Consumers’ card balances surged in March, breaking a two-month streak of declines and helping boost overall consumer credit card balances by 10.2 percent — the single biggest increase in more than a decade
The Federal Reserve’s latest G.19 consumer credit report showed a strong 7.8 percent rise in revolving debt as more consumers pulled out their wallets and let their card balances swell. Revolving debt, which is made up almost entirely of credit card debt, rose by $5.1 billion in March to $798.5 billion.
March’s rise in credit card debt marks the first time this year card balances have grown. Consumer debt tumbled in the first two months of 2012, after rising steadily for four straight months. However, experts say that shrinking card balances in January and February were likely due to seasonal factors — chiefly, paying off holiday debt — and shouldn’t be taken as an indication that consumers are pulling back on credit.
“I think that was a temporary blip,” says David Nice, an associate economist with Mesirow Financial. The economy has been growing steadily, says Nice, and retail sales have been especially strong in the past several months.
Now that consumers have put the holiday bills behind them, they’re likely to resume charging to their cards, adds Dennis Moroney, research director in the bank cards division with advisory services firm TowerGroup.
The Fed’s G.19 consumer credit report also looks at nonrevolving debt, which includes auto loans, student loans and loans for mobile homes, boats and trailers. Nonrevolving debt went up 11.3 percent to $1.7 trillion in March. Overall consumer credit — the combination of both revolving and nonrevolving debt — jumped 10.2 percent in March, hitting $2.5 trillion.
“The last time we saw an increase that large or larger was in November of 2001 when total consumer credit increased by 18.4 percent,” says Susan Stawick, a spokeswoman for the Federal Reserve.
The new normal?
Despite the smaller balances in the first two months of the year, card balances have grown five months out of seven and experts predict that we’ll continue to see balances rise as more cardholders get comfortable with bigger balances.
The fitful increases in the past seven months mark a significant departure from the previous three years when recession-weary consumers concentrated on paying down their existing credit card debt.
During the depths of the recession, banks made it much more difficult for consumers with less than perfect credit to borrow, and charged off significant debt from those unable to pay their bills. Consumers, meanwhile, cut back on spending and largely ignored new card offers. However, now that the economy is showing signs of life again, cardholders and banks are beginning to reconcile and that’s good news for economic growth, say experts.
For example, banks are gradually easing their lending standards, according to data released at the end of April by the Federal Reserve, making it easier for cardholders with less-than-perfect credit to qualify for cards with favorable terms. Meanwhile, consumers are showing a bigger appetite for credit and applying for more cards.

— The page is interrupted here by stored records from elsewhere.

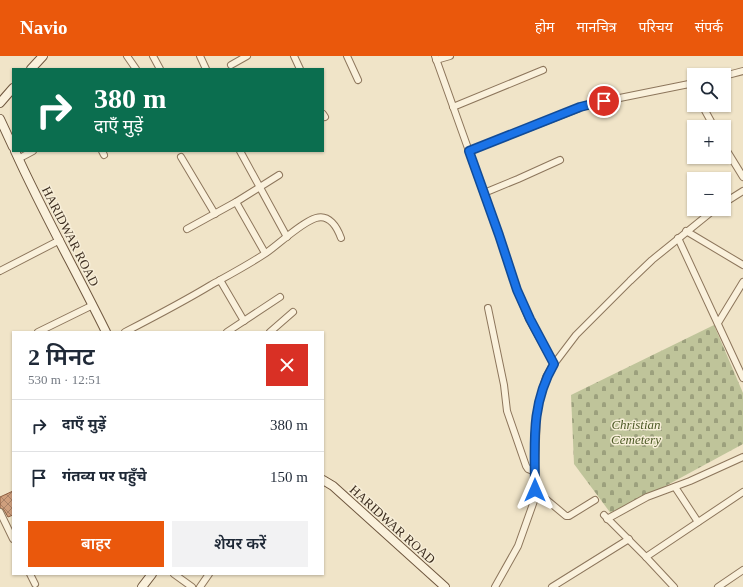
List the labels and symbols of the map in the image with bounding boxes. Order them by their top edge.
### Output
pin [587,84,621,118]
street label: HARIDWAR ROAD [39,184,102,289]
park label: Christian Cemetery [611,417,661,447]
position arrow [514,469,556,511]
street label: HARIDWAR ROAD [347,482,439,567]

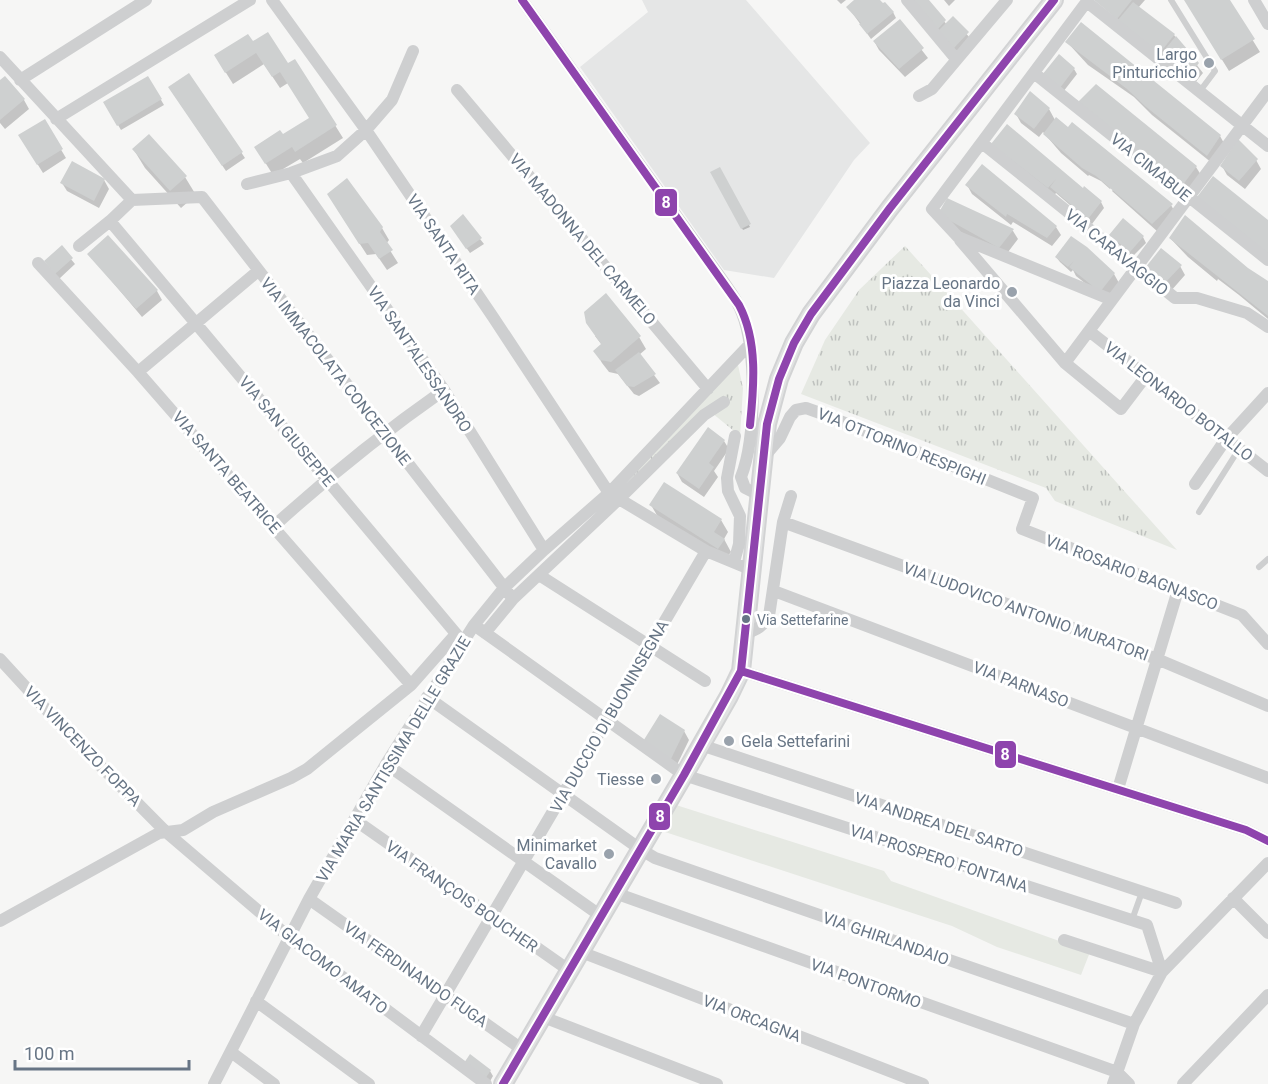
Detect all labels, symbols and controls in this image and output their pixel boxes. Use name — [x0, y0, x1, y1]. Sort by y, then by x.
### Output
place label: Largo Pinturicchio — [1112, 45, 1197, 82]
marker: Largo Pinturicchio — [1202, 56, 1216, 70]
street label: VIA CIMABUE — [1107, 129, 1195, 206]
street label: VIA MADONNA DEL CARMELO — [505, 150, 660, 329]
line badge: 8 — [654, 188, 678, 217]
street label: VIA SANTA RITA — [403, 191, 484, 299]
text: 8 — [661, 193, 671, 212]
street label: VIA CARAVAGGIO — [1061, 205, 1172, 300]
street label: VIA IMMACOLATA CONCEZIONE — [257, 274, 415, 469]
place label: Piazza Leonardo da Vinci — [882, 274, 1000, 311]
street label: VIA SANT'ALESSANDRO — [364, 283, 476, 436]
marker: Piazza Leonardo da Vinci — [1005, 285, 1019, 299]
street label: VIA LEONARDO BOTALLO — [1101, 338, 1257, 465]
street label: VIA SAN GIUSEPPE — [235, 372, 338, 490]
street label: VIA OTTORINO RESPIGHI — [815, 404, 989, 489]
street label: VIA SANTA BEATRICE — [169, 407, 285, 537]
street label: VIA ROSARIO BAGNASCO — [1043, 531, 1221, 614]
street label: VIA LUDOVICO ANTONIO MURATORI — [901, 558, 1151, 665]
place label: Via Settefarine — [757, 612, 849, 628]
marker: Via Settefarine — [740, 613, 752, 625]
street label: VIA DUCCIO DI BUONINSEGNA — [546, 616, 673, 816]
street label: VIA MARIA SANTISSIMA DELLE GRAZIE — [312, 633, 475, 886]
street label: VIA PARNASO — [970, 658, 1071, 711]
street label: VIA VINCENZO FOPPA — [20, 682, 145, 811]
place label: Gela Settefarini — [741, 732, 850, 751]
marker: Gela Settefarini — [722, 734, 736, 748]
line badge: 8 — [994, 740, 1017, 769]
text: 8 — [1000, 745, 1010, 764]
place label: Tiesse — [597, 770, 644, 789]
marker: Tiesse — [649, 772, 663, 786]
street label: VIA ANDREA DEL SARTO — [852, 788, 1026, 861]
line badge: 8 — [648, 802, 671, 831]
text: 8 — [655, 807, 665, 826]
street label: VIA PROSPERO FONTANA — [847, 821, 1031, 896]
place label: Minimarket Cavallo — [517, 836, 597, 873]
street label: VIA FRANÇOIS BOUCHER — [382, 837, 541, 956]
marker: Minimarket Cavallo — [602, 847, 616, 861]
street label: VIA GIACOMO AMATO — [254, 905, 391, 1018]
street label: VIA GHIRLANDAIO — [820, 908, 952, 969]
street label: VIA FERDINANDO FUGA — [340, 918, 492, 1032]
street label: VIA PONTORMO — [808, 955, 924, 1012]
street label: VIA ORCAGNA — [700, 991, 804, 1046]
scale bar — [15, 1033, 189, 1071]
text: 100 m — [24, 1043, 75, 1064]

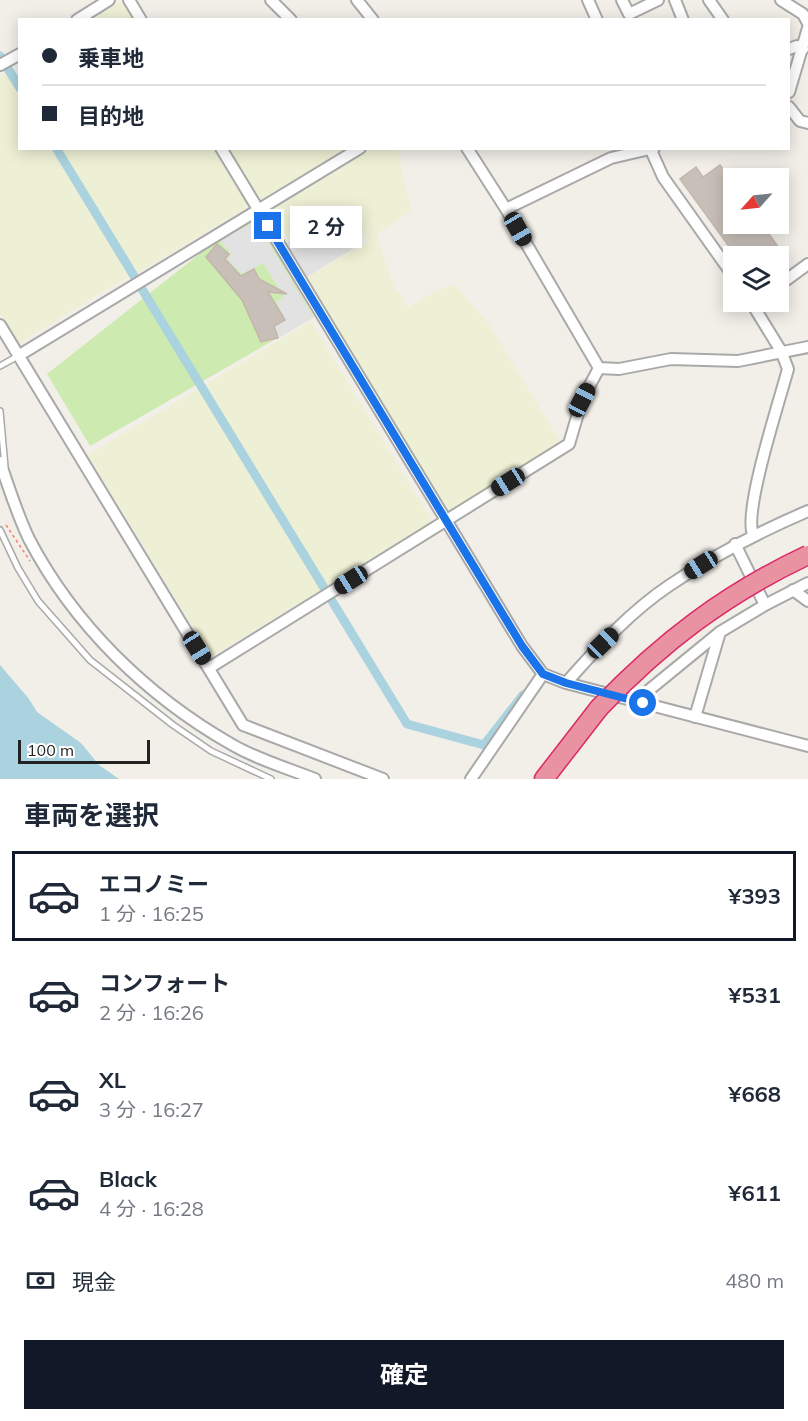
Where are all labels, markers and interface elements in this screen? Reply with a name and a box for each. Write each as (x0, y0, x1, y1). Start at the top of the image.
text: 乗車地 (78, 44, 144, 72)
text: 目的地 (78, 102, 144, 130)
north arrow (723, 168, 789, 234)
map controls (723, 168, 789, 312)
callout: 2 分 (289, 205, 361, 247)
car (501, 209, 535, 249)
route end (254, 212, 281, 239)
text: 2 分 (307, 214, 345, 239)
button: layers (723, 246, 789, 312)
car (566, 380, 598, 420)
car (488, 465, 528, 499)
car (681, 548, 721, 582)
car (331, 563, 371, 597)
car (584, 624, 622, 662)
car (180, 628, 214, 668)
route start (629, 689, 656, 716)
scale bar (18, 737, 150, 764)
text: 100 m (27, 740, 74, 760)
text: 車両を選択 (24, 798, 159, 832)
icon: car (27, 869, 81, 923)
text: エコノミー (99, 870, 209, 898)
text: ¥393 (728, 882, 781, 910)
text: 1 分 · 16:25 (99, 901, 204, 926)
icon: car (27, 968, 81, 1022)
text: コンフォート (99, 969, 230, 997)
text: ¥531 (728, 981, 781, 1009)
text: 2 分 · 16:26 (99, 1000, 204, 1025)
text: XL (99, 1066, 126, 1094)
icon: car (27, 1067, 81, 1121)
text: ¥668 (728, 1080, 781, 1108)
text: 3 分 · 16:27 (99, 1097, 204, 1122)
text: Black (99, 1165, 157, 1193)
icon: car (27, 1166, 81, 1220)
text: ¥611 (728, 1179, 781, 1207)
text: 4 分 · 16:28 (99, 1196, 204, 1221)
icon: cash (24, 1264, 57, 1297)
text: 現金 (72, 1268, 116, 1296)
text: 480 m (725, 1268, 784, 1293)
button: 確定 (24, 1340, 784, 1409)

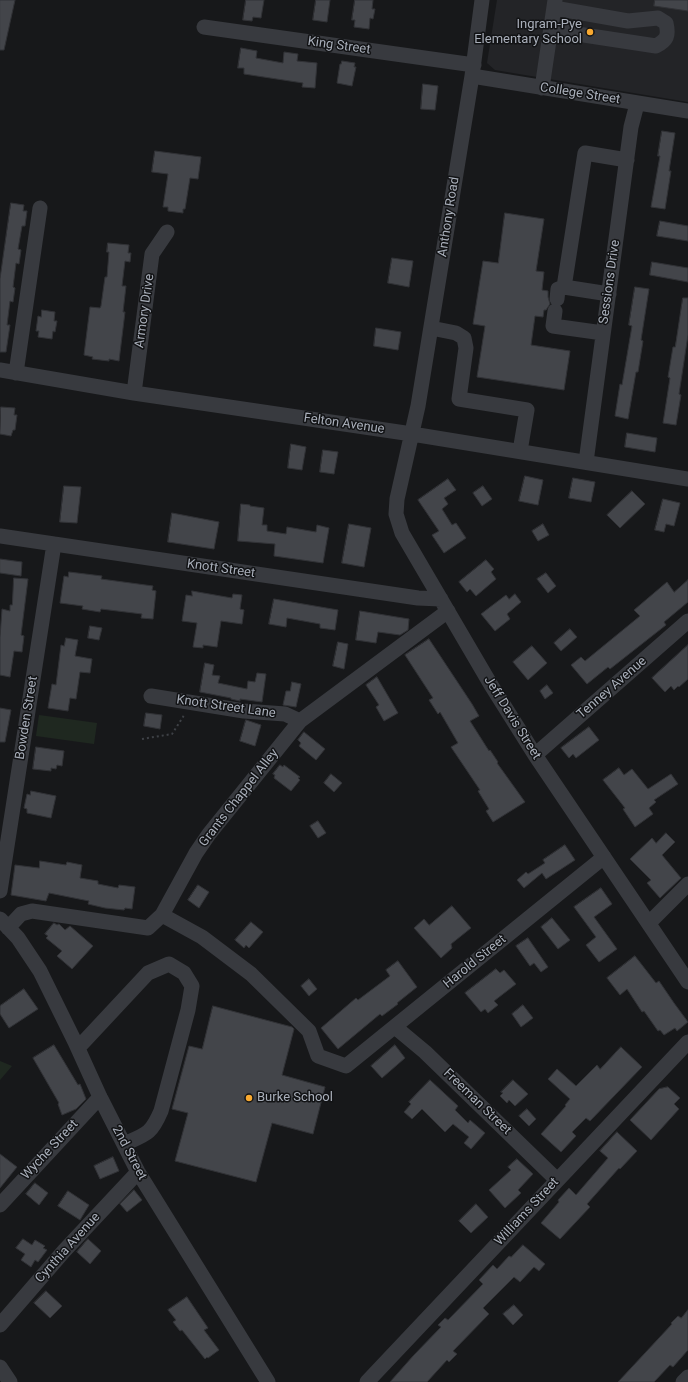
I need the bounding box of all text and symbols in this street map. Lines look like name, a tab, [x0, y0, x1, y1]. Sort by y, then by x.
place label: Ingram-Pye Elementary School	[474, 17, 582, 48]
marker: Ingram-Pye Elementary School	[585, 27, 595, 37]
street label: King Street	[307, 34, 371, 58]
street label: College Street	[539, 80, 621, 108]
street label: Anthony Road	[435, 176, 463, 258]
street label: Sessions Drive	[596, 239, 624, 325]
street label: Armory Drive	[132, 273, 158, 349]
street label: Felton Avenue	[303, 411, 385, 437]
street label: Knott Street	[186, 557, 256, 581]
street label: Tenney Avenue	[574, 654, 650, 722]
street label: Jeff Davis Street	[480, 673, 544, 763]
street label: Bowden Street	[13, 675, 41, 761]
street label: Knott Street Lane	[175, 692, 277, 722]
street label: Grants Chappel Alley	[196, 746, 282, 850]
street label: Harold Street	[441, 932, 509, 992]
street label: Freeman Street	[440, 1066, 514, 1138]
place label: Burke School	[257, 1090, 333, 1106]
marker: Burke School	[244, 1093, 254, 1103]
street label: Wyche Street	[18, 1117, 82, 1183]
street label: 2nd Street	[108, 1123, 150, 1183]
street label: Williams Street	[492, 1175, 562, 1249]
street label: Cynthia Avenue	[32, 1210, 104, 1286]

The number of people who are missing their credit card payments is also down significantly, adds Moroney, and that’s made it easier for banks to take risks on new cardholders. “The banks are a little more emboldened to be easing credit and they are,” he says.
That said, consumers are still facing an uncertain economic environment and that makes it difficult to predict how their finances will fare throughout the year. The U.S. economy added just 115,000 jobs in April, according to the Bureau of Labor Statistics, disappointing economists who hoped for more robust growth.
“The jobs numbers are not as strong as we would like and that may lead some people to feel insecure about their jobs even though we haven’t seen mass layoffs,” says Nice.
Consumers are also contending with higher food and gas prices, which may be pushing card balances up and increasing consumers’ uncertainty about their ability to pay their bills. The consumer price index rose .3 percent, according to the labor bureau, down slightly from February.
However, despite the higher prices and lackluster jobs numbers, consumers are still hitting the malls, according to the National Retail Foundation, and spending more of their income on discretionary items such as building materials and gardening supplies, clothing and entertainment.
“There’s a lot of pent-up demand in the market,” says Nice. “A lot of people had been sitting on the sidelines waiting for better economic numbers.” Now that the economy is looking slightly better, they’re ready to start replacing broken-down goods.
Many consumers also say they are feeling better about their personal finances, according to the Thomson Reuters/University of Michigan Survey of Consumers, and are less pessimistic about their jobs prospects.
“More households reported an improved financial situation than anytime in the past four years and more consumers than ever before in the long history of the surveys reported hearing of improved employment conditions,” said University of Michigan economist Richard Curtin in a news release. “Although consumers are not yet optimistic about future economic prospects, pessimism has recently faded at a rapid pace,” added Curtin.